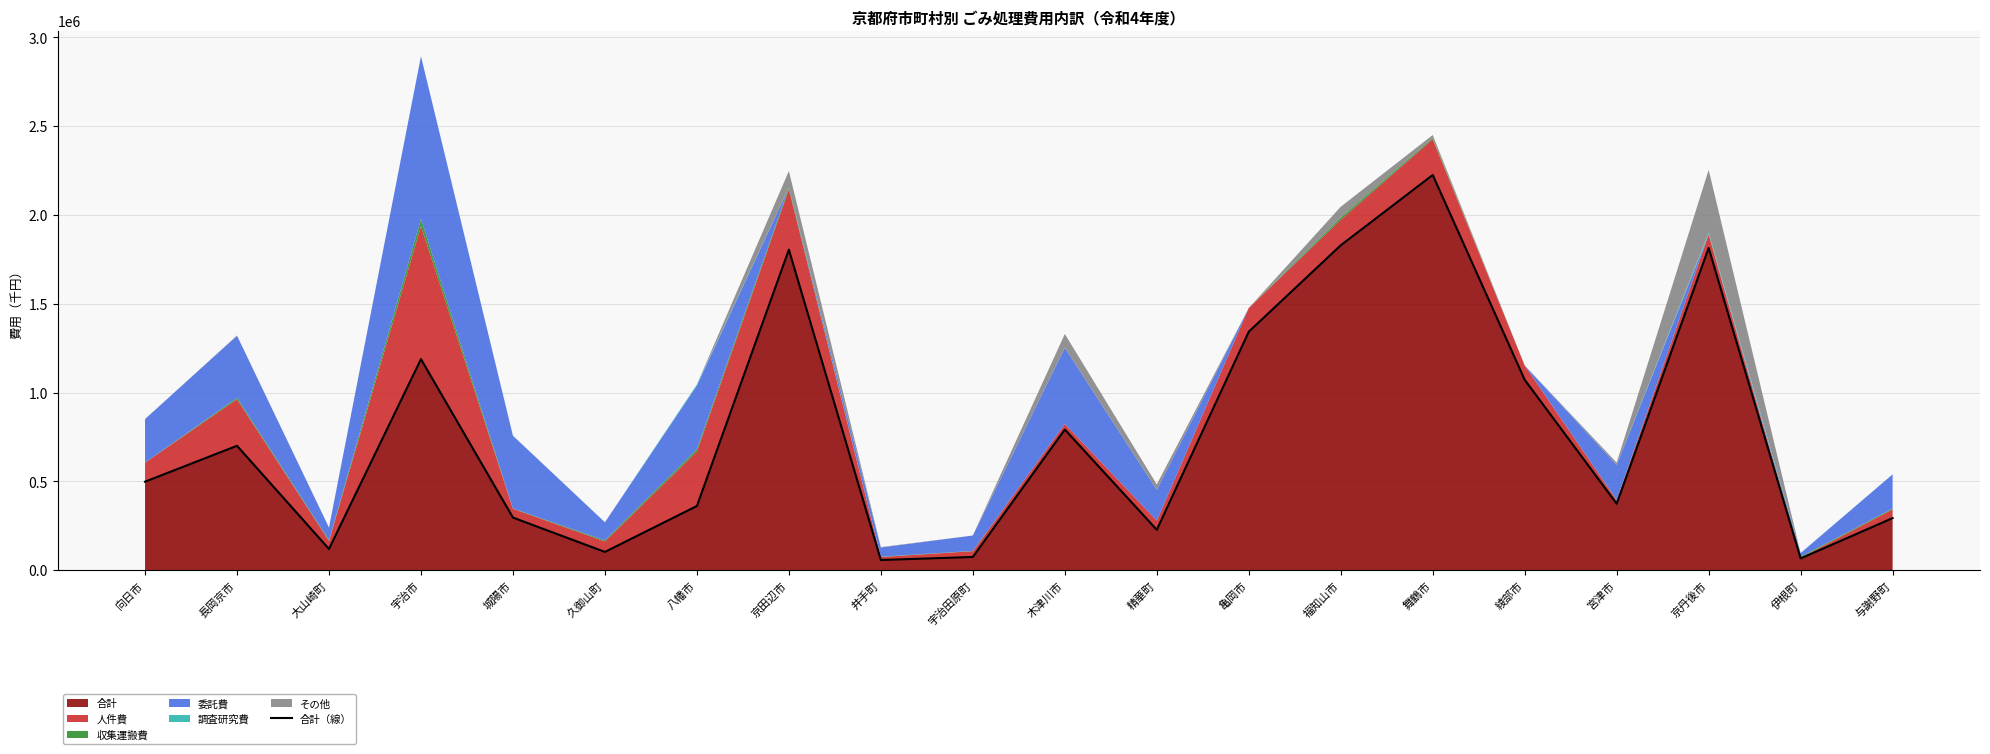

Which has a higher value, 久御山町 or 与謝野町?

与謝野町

^^^^^^^^^^^^^^^^

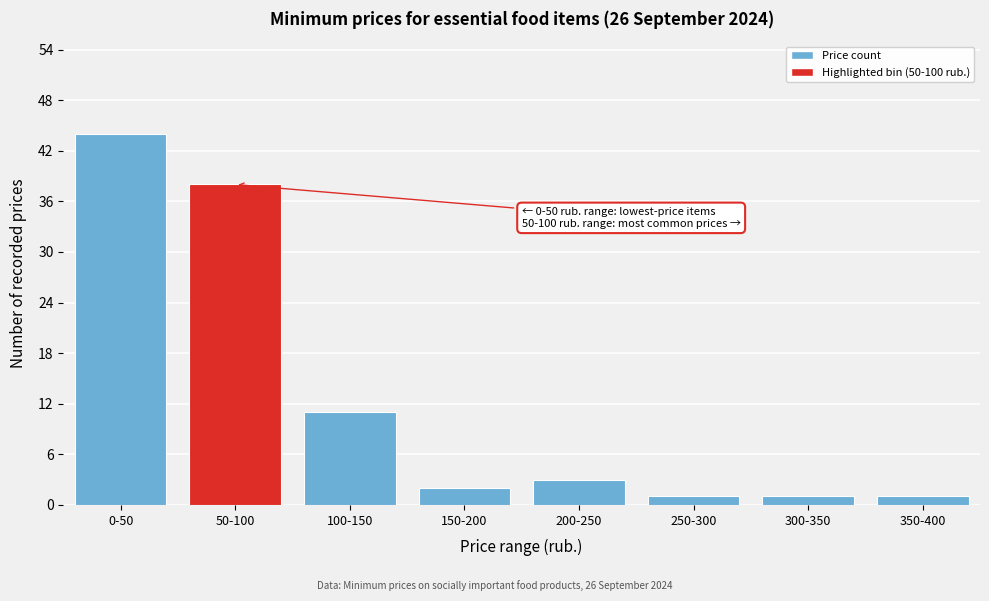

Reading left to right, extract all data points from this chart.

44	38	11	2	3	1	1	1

^^^^^^^^^^^^^^^^

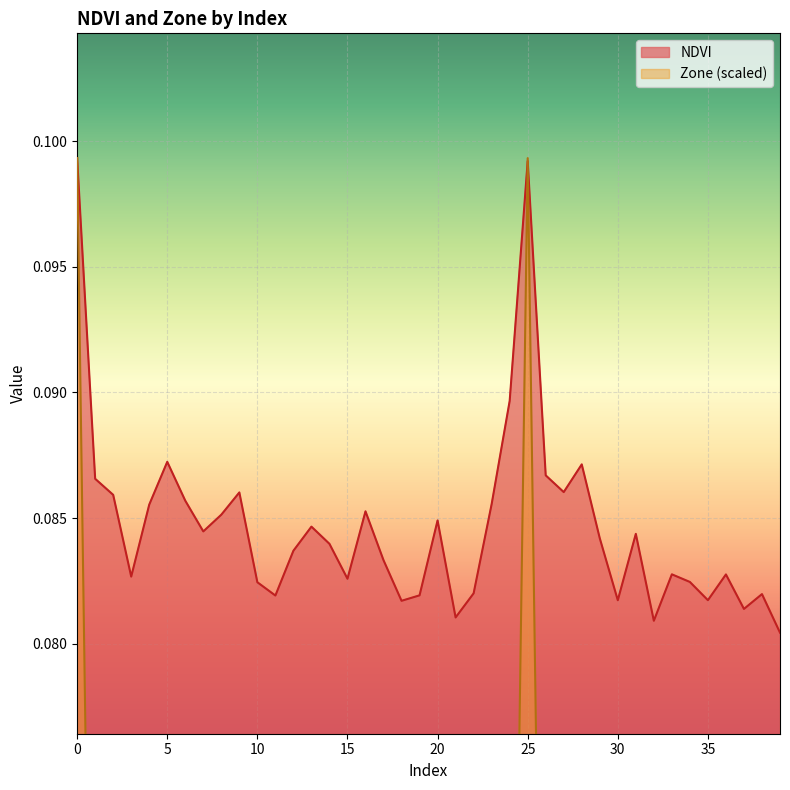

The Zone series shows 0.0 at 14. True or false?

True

^^^^^^^^^^^^^^^^

**Activity**
Identify every line in the entries above that contains the string "True" and copy each of those lines in full. Letter case counts when matching.

**Exercise answer**
The Zone series shows 0.0 at 14. True or false?
True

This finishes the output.